Рубанов чаще показывает, чем проговаривает, но каждая его ремарка заслуживает отдельного одобрения; еще лучше, когда он пускается в «авторские отступления»; и даже когда он позволяет себе афоризмы, далеко не оскар-уайльдовские по своей иронии, это можно назвать хорошей работой. Однажды, после очередного облома, герой отворачивается лицом к тюремной стене – и «разгадывает» ее. «Она и есть та стена, в честь которой поименована кривая и узкая нью-йоркская улочка. Легендарная Уоллстрит.
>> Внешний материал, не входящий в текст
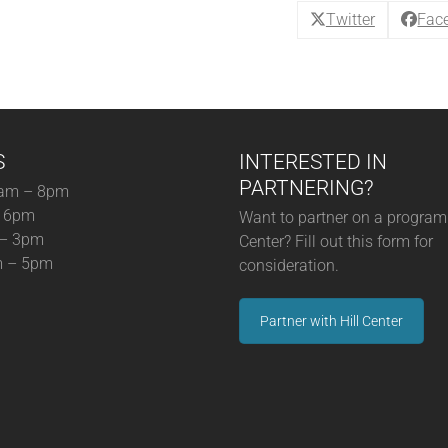
quantity
Twitter
Fac
S
INTERESTED IN
PARTNERING?
am – 8pm
– 6pm
Want to partner on a program 
 – 3pm
Center? Fill out this form for
m – 5pm
consideration.
Partner with Hill Center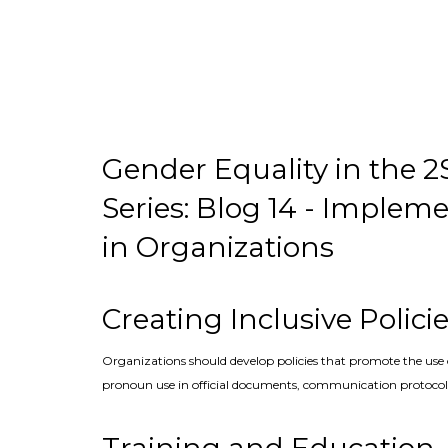
Gender Equality in the
Series: Blog 14 - Implem
in Organizations
Creating Inclusive Polici
Organizations should develop policies that promote the use 
pronoun use in official documents, communication protocols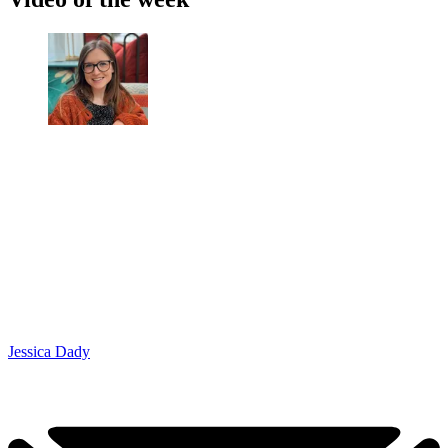
Jessica Dady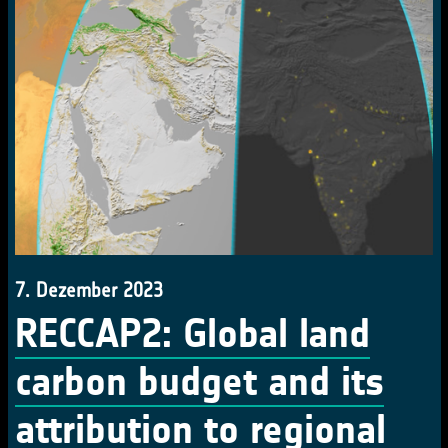
7. Dezember 2023
RECCAP2: Global land
carbon budget and its
attribution to regional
Ею до сих пор бредят русские бизнесмены. ‹…› В действительности однажды мы имеем взамен миллионов и звезд с неба только деловитое, жестяное распоряжение: „лицом к стене“. Лицом к стене – вот русский Уоллстрит».
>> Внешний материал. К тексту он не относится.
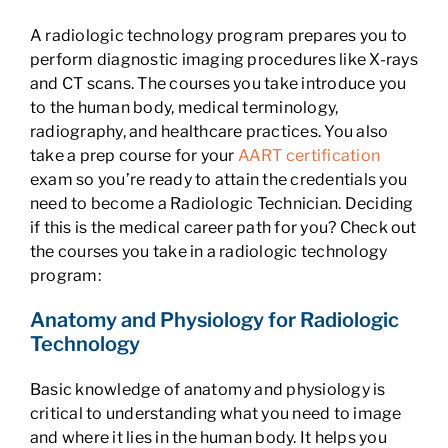
A radiologic technology program prepares you to
perform diagnostic imaging procedures like X-rays
and CT scans. The courses you take introduce you
to the human body, medical terminology,
radiography, and healthcare practices. You also
take a prep course for your
AART certification
exam so you’re ready to attain the credentials you
need to become a Radiologic Technician. Deciding
if this is the medical career path for you? Check out
the courses you take in a radiologic technology
program:
Anatomy and Physiology for Radiologic
Technology
Basic knowledge of anatomy and physiology is
critical to understanding what you need to image
and where it lies in the human body. It helps you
Странным образом, поступки Андрея Рубанова не просто интересны: выпустят – не выпустят, сломается – не сломается, объегорит – не объегорит, но «истинны» – то есть могли бы разбираться в некоем не только беллетристическом суде, и были бы оправданы по всем статьям. Роман явно не сводится к колоритной и калорийной истории о среднестатистическом пассионарии девяностых в среднестатистическом аду; это больше, чем пенитенциарная авантюра, «русский Гришэм». За историей об оставшемся без копейки банкире в социально и интеллектуально чужеродной среде стоит классический сюжет – как под давлением обстоятельств графит превращается в алмаз; любопытнее, что это реальный алмаз – и реальный пресс – и в режиме реального времени. Лимонов, в принципе, пишет о том же – но Лимонов уже давно кохинор, а здесь кристаллическая решетка личности уплотняется у нас на глазах; тут хруст слышен. В периодической системе русской литературы прямо в центре сохранялась одна вакантная клетка – роман про Героя. На эту позицию находились местоблюстители – синтезированный акунинский Фандорин, разного рода приятные интеллигенты, симпатичные плуты и десперадо. Но все это было за неимением лучшего; тогда как Рубанов – это удивительное сочетание чувства собственного достоинства, европейского спептицизма, крайне здравого патриотизма, фантастического опыта, драматической напряженности и лингвистической компетентности – настоящий.